__INSTRUÇÕES DE TRABALHO__.
a - As afirmações a seguir estão de acordo com o texto sobre a Venezuela? Responda sim ou não a cada uma e cite entre aspas as palavras do texto que decidem a resposta. (i) As notícias mencionadas vêm de companheiros da CAIT. (ii) Maduro indultou 110 presos em 31 de agosto. (iii) As eleições para a Assembleia Nacional estão marcadas para 6 de novembro.
b - Com base no texto sobre a Venezuela, responda:
(i) Quem iniciou o processo "bolivariano"?
(ii) O que agrava hoje as condições impostas pelo bloqueio?
(iii) Quem eram, em sua maioria, os presos indultados?
c - Escreva a continuação do texto sobre a Venezuela a partir da última frase apresentada.

__TRECHO SELECIONADO__.
**********

As notícias que nos chegam de companheiros da Coordenação Autônoma e Independente de Trabalhadores (CAIT) dão um sinal de alerta: a partir do governo de Nicolás Maduro e do PSUV, gradualmente estão sendo desmantelados os pilares do processo “bolivariano” iniciado por Hugo Chávez.
Esse processo regressivo se dá nas dramáticas condições impostas pelo bloqueio do imperialismo dos EUA ao país, que hoje são agravadas pela crise geral do sistema capitalista e a pandemia. A luta pelo fim do bloqueio e das sanções à Venezuela é central e incondicional: trata-se da defesa da soberania nacional.
Mas, em 31 de agosto, Maduro indultou 110 presos, a maioria deputados e líderes da oposição pró-imperialista acusados de conspiração, acenando para uma “reconciliação nacional”. Como explicar isso em relação às eleições para a Assembleia Nacional do próximo 6 de dezembro?

**********

__DADOS EXTRAÍDOS__.
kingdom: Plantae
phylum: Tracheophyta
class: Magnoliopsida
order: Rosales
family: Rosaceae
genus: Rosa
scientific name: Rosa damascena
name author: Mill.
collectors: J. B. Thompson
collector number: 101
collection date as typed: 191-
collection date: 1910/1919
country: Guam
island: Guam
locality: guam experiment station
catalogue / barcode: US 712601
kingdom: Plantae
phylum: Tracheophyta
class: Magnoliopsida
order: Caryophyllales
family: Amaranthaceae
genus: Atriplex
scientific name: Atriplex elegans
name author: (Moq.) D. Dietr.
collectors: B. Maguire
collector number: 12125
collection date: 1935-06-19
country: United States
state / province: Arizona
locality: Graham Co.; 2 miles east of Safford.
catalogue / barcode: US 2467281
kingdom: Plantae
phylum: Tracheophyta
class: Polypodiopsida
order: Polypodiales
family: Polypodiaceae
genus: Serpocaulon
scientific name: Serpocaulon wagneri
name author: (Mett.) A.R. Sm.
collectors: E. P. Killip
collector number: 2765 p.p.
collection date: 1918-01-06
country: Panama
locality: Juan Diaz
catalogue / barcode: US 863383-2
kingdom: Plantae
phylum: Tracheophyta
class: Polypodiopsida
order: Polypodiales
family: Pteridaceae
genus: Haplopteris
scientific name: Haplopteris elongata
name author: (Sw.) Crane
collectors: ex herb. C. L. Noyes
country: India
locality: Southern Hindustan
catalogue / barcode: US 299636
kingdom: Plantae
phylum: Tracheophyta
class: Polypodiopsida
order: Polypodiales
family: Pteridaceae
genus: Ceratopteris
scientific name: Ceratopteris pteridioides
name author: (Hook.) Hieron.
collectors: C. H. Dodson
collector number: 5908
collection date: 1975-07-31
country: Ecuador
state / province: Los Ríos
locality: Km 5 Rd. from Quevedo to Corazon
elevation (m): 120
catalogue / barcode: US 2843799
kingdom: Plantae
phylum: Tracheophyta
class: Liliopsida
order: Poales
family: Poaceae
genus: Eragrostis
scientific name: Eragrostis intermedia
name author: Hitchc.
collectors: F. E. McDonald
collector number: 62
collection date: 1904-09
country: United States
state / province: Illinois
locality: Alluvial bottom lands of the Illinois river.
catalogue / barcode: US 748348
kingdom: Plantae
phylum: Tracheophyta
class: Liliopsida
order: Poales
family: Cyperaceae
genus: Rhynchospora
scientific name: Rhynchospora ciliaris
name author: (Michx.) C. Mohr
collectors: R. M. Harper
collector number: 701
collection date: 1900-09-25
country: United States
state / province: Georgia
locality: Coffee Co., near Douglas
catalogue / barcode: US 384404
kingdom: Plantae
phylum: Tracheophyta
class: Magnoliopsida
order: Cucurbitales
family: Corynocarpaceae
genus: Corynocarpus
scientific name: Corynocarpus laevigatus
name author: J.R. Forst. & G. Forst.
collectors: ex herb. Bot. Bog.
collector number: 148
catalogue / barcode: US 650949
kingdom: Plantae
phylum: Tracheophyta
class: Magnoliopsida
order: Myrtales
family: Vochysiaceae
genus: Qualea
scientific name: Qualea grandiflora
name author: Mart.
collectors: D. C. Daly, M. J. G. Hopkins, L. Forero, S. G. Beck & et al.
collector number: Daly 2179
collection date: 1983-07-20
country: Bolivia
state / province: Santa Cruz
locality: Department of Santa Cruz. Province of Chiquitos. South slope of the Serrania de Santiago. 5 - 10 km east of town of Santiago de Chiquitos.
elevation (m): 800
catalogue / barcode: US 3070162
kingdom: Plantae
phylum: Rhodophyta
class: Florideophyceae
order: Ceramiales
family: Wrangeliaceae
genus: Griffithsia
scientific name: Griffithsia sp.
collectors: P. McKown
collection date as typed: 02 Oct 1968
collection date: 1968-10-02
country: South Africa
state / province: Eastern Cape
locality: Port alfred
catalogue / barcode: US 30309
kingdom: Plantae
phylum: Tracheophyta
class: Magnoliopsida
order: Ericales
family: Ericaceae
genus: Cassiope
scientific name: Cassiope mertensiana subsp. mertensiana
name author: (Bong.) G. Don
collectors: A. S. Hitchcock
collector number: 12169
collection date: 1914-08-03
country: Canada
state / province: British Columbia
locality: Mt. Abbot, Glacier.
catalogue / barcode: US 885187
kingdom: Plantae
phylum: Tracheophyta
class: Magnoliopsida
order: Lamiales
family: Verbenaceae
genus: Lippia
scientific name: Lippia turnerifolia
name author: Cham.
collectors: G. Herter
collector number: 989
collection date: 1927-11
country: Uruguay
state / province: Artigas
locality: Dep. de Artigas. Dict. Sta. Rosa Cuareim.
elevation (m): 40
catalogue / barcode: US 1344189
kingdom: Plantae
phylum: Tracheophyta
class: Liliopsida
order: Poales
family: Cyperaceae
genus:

**********

__RESPOSTAS DO EXERCÍCIO__.
a -
(i) Sim: "As notícias que nos chegam de companheiros da Coordenação Autônoma e Independente de Trabalhadores (CAIT)"
(ii) Sim: "em 31 de agosto, Maduro indultou 110 presos"
(iii) Não: "eleições para a Assembleia Nacional do próximo 6 de dezembro"

b -
(i) Hugo Chávez.
(ii) A crise geral do sistema capitalista e a pandemia.
(iii) Deputados e líderes da oposição pró-imperialista acusados de conspiração.

c -
Programa econômico destruiu os salários
Em 2014, em seu primeiro mandato, Maduro adotou o “regime especial de investimentos” que abriu espaço para as multinacionais na Faixa do Orinoco (petróleo e metais). Em 2016, o seu governo promoveu uma desvalorização brutal do bolívar (moeda nacional), ao mesmo tempo que devolveu empresas a seus antigos donos, liberou preços e entregou recursos públicos ao setor privado. Tudo em nome de “sobreviver ao bloqueio de Trump”, o que não impediu o colapso da economia.
Já em 2018, após a sua reeleição contestada por Trump e outros, foi lançado o Programa de Recuperação e Prosperidade Econômica (PRPE), acentuando a abertura ao setor privado e acompanhada por uma política salarial regressiva.
O ministro da planificação, Ricardo Meléndez, impôs tabelas salariais por cima das convenções coletivas, dizendo que o aumento do salário mínimo naquele ano para 1.800 bs (30 dólares) era tão “integral” que dispensava os direitos inscritos na Lei Orgânica do Trabalho (LOTT). A hiperinflação comeu aquele aumento em poucos dias e hoje o salário mínimo alcança 800 mil bs (2,5 dólares).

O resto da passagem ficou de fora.